Researchers at Massachusetts Institute of Technology (MIT) have developed an image dataset to simulate peripheral vision in artificial intelligence (AI) models. This step is aimed at helping such models detect approaching dangers more effectively, or predict whether a human driver would take note of an incoming object.
Peripheral vision in humans allows us to see shapes that are not directly in our sight line, albeit in less detail – a feature lacking in AI. Optimising AI models with this ability could enhance driver safety, support the creation of displays that are easier to view, and assist researchers in predicting human behaviour more accurately given that peripheral vision can trigger the eyes to move to collect more information.
To achieve this, the MIT researchers took a traditionally-used technique in modelling human peripheral vision known as the texture tiling model, which transforms images to signify a human’s loss of visual data. The researchers then slightly altered this model so it could transform images similarly without prespecifying where the subject or AI would direct their gaze.
The modified technique was used to generate a large dataset of transformed images, which represent the loss of detail when a human looks into their periphery. The dataset was then used to train several computer vision models and their performances were compared with humans in an object detection task.
It was found that while training models from the outset using this dataset led to the most significant performance enhancements, improving their capacity to detect and recognise objects, in every case the machines were not as successful as humans, particularly in detecting objects in the far periphery.
MIT researchers are set to further explore these differences in their quest to find a model that can predict human performance in the visual periphery.

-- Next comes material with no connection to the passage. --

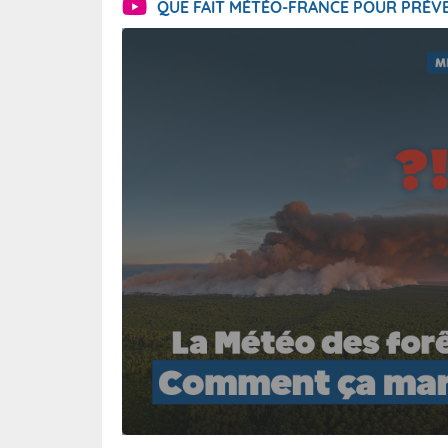
QUE FAIT MÉTÉO-FRANCE POUR PRÉVE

The ultimate aim is to create AI systems that alert drivers to hazards that they may not see. The researchers also hope to inspire other researchers to carry out additional computer vision studies with their publicly available dataset.
The research was supported in part by the Toyota Research Institute and the MIT Computer Science and Artificial Intelligence Laboratory (CSAIL) METEOR Fellowship. Furthermore, it will be presented at the International Conference on Learning Representations.